═══ Exercise material ═══

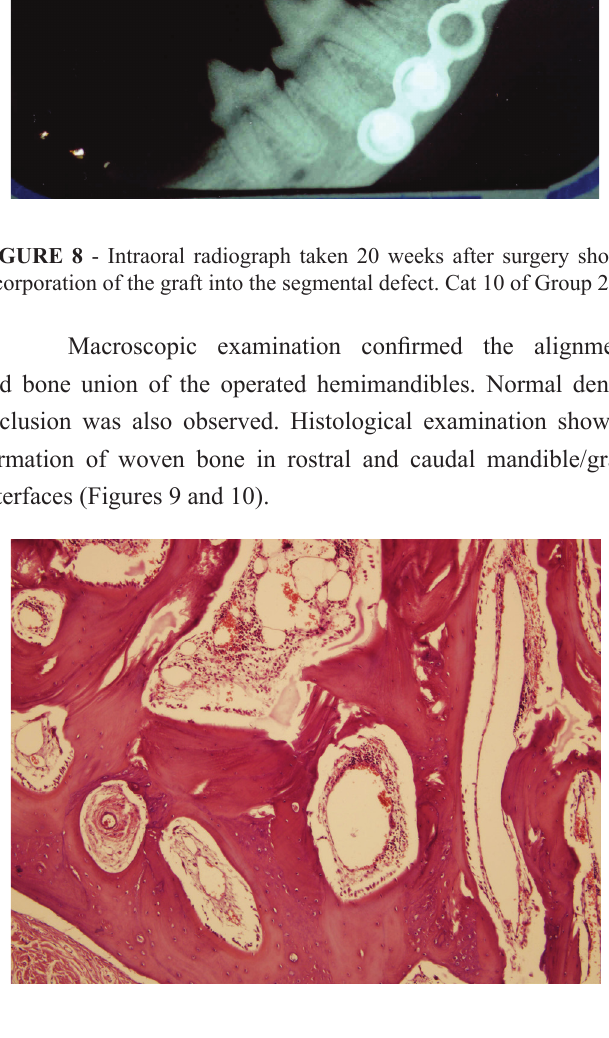
FIGURE 9 - Histologic section of the operated hemimandible shows that the mandible/graft interface was bridged by woven bone. Cat 22 of Group 2 specimen. (HE – 100X).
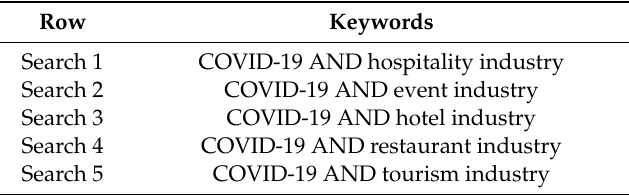
Table 1. Keywords used in the literature search.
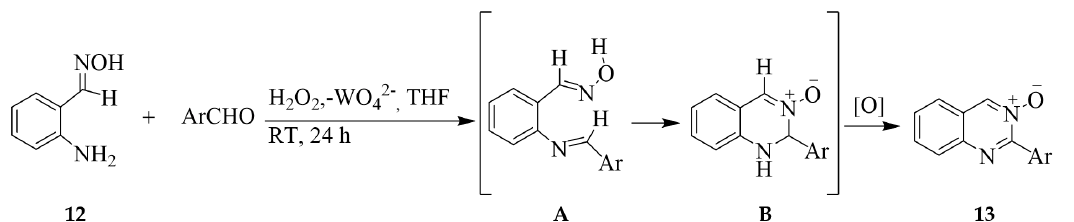
Scheme 5. One-pot synthesis of quinazoline 3-oxides from 2-aminobenzaldoxime and benzalde- hyde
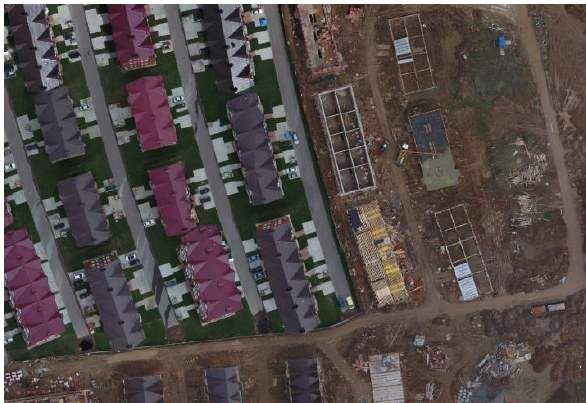
Figure 13. State of the site as of May 7,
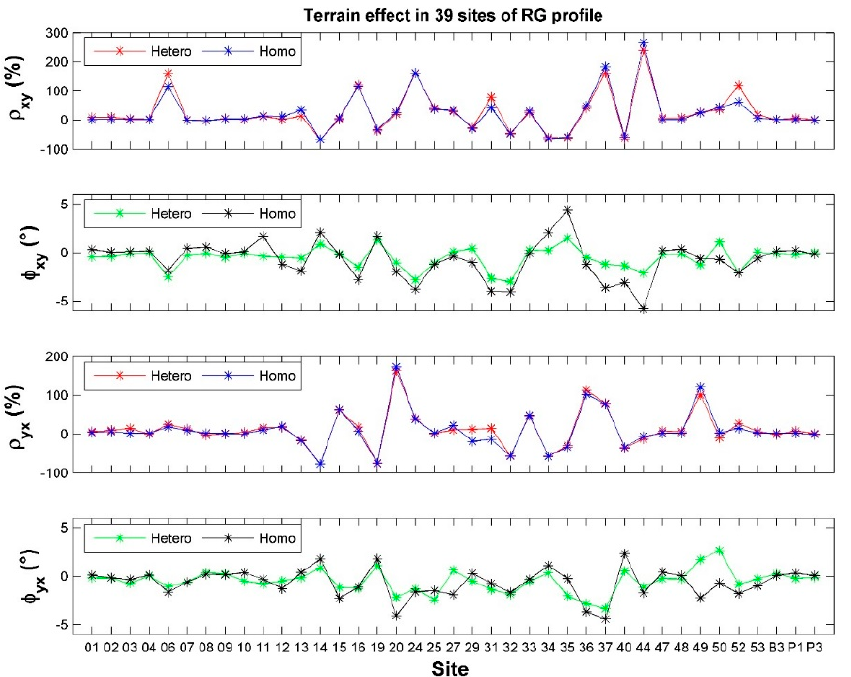
Figure 7. Comparison of the terrain effect in off-diagonal components by homogeneous half-space modeling and heterogeneous modeling (9-block model) in 39 sites of the RG profile. Site 06 is located at an altitude of 519 m, and the maximum variation in the elevation is along the N 43° W direction; the elevation varies from 507 m to 698 m, with the slope ranging between − 35° and +13° within 1 km from this site. Topographic elevations along the NS and EW directions around this site are shown in Figure 8b. The site is located on a valley slope. Therefore, the topographic effect of both slope and valley contributed to the results. However, the dominant topographic effects in off diagonal components are mainly due to the valley and are shown in Figure 8d,e for the homogeneous and hetero- geneous models, respectively. Topographic effects show different magnitudes of positive shifts in amplitudes of both (TE and TM) modes of polarization. In the literature, this is also referred to as static shift effect, which is mainly due to the accumulation of electrical charges at the interfaces of different electrical resistivity zones.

═══

▶ What is being asked
Go to the line above that contains "Table 1. Keywords" and reproduce everything exactly from there through the line that contains "Figure 13. State", leaving out the pictures.

▶ Task output
Table 1. Keywords used in the literature search.
Scheme 5. One-pot synthesis of quinazoline 3-oxides from 2-aminobenzaldoxime and benzalde- hyde
Figure 13. State of the site as of May 7,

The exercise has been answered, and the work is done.